→ DOCUMENT SEGMENT
A new endoscopic system powered by artificial intelligence (AI) has been shown to automatically identify colorectal adenomas during a colonoscopy. The system was developed in Japan and has recently been tested in one of the first prospective trials of AI-assisted endoscopy in a clinical setting.
The new computer-aided diagnostic system uses an endocytoscopic image, a 500-fold magnified view of a colorectal polyp, to analyze around 300 features of the polyp after applying narrow-band imaging (NBI) mode or staining with methylene blue. The system compares the features of each polyp against more than 30,000 endocytoscopic images that were used for machine learning. This allows the system to predict the lesion pathology in less than a second. Early studies demonstrated the feasibility of using such a system to classify colorectal polyp but until today no prospective studies have been reported.
The study was led by Dr. Yuichi Mori from Showa University in Yokohama, Japan. The study involved 205 men and women who had colorectal polyps detected in their bodies using endocytoscopy. The AI system was used to predict the pathology of each polyp and the predictions were compared with the pathological report from the final resected specimens. Overall, 306 polyps were assessed in real-time by using the AI-assisted system with a sensitivity of 94 percent, specificity of 94 percent, accuracy of 86 percent and positive and negative predictive values of 79 percent and 93 percent respectively in identifying neoplastic changes.
Dr. Mori said, "The most remarkable breakthrough with this system is that artificial intelligence enables real-time optical biopsy of colorectal polyps during colonoscopy, regardless of the endoscopists' skill. This allows the complete resection of adenomatous polyps and prevents unnecessary polypectomy of non-neoplastic polyps. We believe these results are acceptable for clinical application and our immediate goal is to obtain regulatory approval for the diagnostic system."
The research team is now undertaking a multicenter study for this purpose and the team is working on developing an automatic polyp detection system.
"Precise on-site identification of adenomas during colonoscopy contributes to the complete resection of neoplastic lesions," said Dr. Mori. "This is thought to decrease the risk of colorectal cancer and, ultimately, cancer-related death."
This research was presented at the 25th UEG Week in Barcelona, Spain.

→ WHAT TO DO
(a) Do these statements agree with the article on AI-assisted colonoscopy? For each, answer yes or no and quote the words of the article that decide it. (i) The system was developed in Japan. (ii) The study involved 306 patients. (iii) The system predicts the lesion pathology in about five seconds.
(b) Copy word for word the part of the article on AI-assisted colonoscopy from "The new computer-aided" to "have been reported.".
The listing after this plays no part in any of this work.

→ DATA LISTING
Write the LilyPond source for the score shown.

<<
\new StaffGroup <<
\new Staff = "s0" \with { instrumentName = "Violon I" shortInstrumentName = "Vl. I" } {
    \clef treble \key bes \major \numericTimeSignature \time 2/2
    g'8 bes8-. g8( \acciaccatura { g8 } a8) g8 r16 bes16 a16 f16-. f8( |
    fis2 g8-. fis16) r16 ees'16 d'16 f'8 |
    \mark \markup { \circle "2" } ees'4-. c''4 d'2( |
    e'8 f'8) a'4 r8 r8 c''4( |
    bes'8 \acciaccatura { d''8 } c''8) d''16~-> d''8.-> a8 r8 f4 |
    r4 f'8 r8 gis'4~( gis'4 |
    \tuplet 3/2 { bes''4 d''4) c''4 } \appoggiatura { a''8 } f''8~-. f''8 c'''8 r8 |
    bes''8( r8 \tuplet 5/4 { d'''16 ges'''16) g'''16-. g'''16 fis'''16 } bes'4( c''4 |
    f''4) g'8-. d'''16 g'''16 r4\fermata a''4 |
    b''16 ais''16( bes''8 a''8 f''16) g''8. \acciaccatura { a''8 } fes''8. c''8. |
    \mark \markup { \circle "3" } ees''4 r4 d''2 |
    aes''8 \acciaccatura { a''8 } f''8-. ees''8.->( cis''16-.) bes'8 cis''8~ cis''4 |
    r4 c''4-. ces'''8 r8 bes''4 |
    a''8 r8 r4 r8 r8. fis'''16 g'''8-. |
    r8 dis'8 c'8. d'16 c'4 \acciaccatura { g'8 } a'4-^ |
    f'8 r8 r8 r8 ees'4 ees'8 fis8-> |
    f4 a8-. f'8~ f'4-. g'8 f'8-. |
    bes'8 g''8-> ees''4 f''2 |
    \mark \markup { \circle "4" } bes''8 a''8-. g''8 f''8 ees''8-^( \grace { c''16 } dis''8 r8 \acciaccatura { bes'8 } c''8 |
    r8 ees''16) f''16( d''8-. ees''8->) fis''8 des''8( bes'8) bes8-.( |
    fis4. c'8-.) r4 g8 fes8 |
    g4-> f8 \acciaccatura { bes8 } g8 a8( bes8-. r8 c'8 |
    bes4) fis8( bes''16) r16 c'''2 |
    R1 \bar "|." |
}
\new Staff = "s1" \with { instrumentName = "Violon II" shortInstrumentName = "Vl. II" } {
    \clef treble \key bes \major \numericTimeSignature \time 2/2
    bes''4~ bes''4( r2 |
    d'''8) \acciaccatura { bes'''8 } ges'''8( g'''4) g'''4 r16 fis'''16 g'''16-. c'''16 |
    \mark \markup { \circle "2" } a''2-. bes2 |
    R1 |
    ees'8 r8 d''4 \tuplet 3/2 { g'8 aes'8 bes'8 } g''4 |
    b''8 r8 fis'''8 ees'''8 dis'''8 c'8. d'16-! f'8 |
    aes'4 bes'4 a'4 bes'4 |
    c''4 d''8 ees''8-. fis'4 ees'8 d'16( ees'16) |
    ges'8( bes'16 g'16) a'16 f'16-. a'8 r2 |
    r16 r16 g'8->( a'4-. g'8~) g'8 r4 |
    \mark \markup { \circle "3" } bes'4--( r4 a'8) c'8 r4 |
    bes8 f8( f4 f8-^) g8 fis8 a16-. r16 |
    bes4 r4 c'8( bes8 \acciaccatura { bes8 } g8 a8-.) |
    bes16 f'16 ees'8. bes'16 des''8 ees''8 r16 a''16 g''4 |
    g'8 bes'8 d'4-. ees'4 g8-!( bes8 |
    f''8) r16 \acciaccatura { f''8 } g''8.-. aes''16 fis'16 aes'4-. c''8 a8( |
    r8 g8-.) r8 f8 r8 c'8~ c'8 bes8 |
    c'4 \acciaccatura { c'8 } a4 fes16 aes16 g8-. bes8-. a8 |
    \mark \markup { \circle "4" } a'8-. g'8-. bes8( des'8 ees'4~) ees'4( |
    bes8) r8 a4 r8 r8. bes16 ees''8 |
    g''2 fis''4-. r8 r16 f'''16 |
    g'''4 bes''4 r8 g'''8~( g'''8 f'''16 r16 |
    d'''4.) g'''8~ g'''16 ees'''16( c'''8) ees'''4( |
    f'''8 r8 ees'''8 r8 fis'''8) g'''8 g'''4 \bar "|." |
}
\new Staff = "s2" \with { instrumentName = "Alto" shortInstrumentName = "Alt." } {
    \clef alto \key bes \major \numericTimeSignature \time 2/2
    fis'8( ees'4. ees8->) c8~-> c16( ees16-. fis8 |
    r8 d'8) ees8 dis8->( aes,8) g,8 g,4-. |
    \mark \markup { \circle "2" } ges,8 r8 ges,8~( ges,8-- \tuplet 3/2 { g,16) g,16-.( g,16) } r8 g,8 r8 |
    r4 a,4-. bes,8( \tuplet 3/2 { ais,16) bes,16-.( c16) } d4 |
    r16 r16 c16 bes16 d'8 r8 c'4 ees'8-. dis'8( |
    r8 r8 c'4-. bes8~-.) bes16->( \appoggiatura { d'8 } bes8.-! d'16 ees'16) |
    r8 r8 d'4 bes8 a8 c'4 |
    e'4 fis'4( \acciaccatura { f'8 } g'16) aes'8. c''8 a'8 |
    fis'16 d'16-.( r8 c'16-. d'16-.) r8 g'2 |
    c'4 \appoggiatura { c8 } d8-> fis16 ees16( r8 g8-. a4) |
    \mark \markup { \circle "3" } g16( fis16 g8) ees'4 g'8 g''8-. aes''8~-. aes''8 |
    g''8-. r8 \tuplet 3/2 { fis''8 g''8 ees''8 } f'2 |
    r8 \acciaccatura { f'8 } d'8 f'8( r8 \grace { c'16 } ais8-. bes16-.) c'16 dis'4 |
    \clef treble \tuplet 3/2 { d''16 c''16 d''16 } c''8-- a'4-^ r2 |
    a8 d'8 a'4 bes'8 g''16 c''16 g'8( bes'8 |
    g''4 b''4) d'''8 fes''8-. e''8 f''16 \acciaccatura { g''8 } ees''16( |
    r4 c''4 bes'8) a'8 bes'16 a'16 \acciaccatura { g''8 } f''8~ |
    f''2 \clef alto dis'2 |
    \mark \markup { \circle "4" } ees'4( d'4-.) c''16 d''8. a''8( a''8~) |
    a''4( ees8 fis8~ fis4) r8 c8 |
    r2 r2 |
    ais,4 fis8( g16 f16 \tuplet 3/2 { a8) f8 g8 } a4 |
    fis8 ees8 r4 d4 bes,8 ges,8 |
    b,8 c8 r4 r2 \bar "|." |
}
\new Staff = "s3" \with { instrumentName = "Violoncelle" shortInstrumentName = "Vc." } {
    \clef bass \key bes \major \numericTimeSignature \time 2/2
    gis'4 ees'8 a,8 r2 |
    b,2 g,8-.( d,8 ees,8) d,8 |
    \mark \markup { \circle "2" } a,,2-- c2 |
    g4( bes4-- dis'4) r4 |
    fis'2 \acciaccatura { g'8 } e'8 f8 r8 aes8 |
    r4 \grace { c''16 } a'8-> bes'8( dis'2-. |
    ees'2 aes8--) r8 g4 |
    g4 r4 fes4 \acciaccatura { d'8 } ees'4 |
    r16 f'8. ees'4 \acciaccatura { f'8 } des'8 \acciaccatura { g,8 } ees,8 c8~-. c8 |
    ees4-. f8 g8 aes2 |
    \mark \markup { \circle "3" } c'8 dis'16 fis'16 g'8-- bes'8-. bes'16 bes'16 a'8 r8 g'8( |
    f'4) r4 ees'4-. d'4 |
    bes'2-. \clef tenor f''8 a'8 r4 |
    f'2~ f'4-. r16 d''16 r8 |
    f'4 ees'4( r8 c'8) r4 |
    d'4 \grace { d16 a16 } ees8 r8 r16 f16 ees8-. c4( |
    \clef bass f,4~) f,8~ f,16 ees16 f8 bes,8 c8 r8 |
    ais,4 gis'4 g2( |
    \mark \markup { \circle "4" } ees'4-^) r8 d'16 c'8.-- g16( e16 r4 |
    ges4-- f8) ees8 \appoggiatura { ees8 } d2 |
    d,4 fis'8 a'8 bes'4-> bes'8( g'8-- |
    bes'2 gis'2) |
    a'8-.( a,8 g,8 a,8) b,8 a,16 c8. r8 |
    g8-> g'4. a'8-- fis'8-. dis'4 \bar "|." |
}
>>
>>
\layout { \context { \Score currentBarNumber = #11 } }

→ ANSWERS FOR THE TASKS
(a)
(i) Yes: "The system was developed in Japan."
(ii) No: "The study involved 205 men and women."
(iii) No: "This allows the system to predict the lesion pathology in less than a second."

(b)
The new computer-aided diagnostic system uses an endocytoscopic image, a 500-fold magnified view of a colorectal polyp, to analyze around 300 features of the polyp after applying narrow-band imaging (NBI) mode or staining with methylene blue. The system compares the features of each polyp against more than 30,000 endocytoscopic images that were used for machine learning. This allows the system to predict the lesion pathology in less than a second. Early studies demonstrated the feasibility of using such a system to classify colorectal polyp but until today no prospective studies have been reported.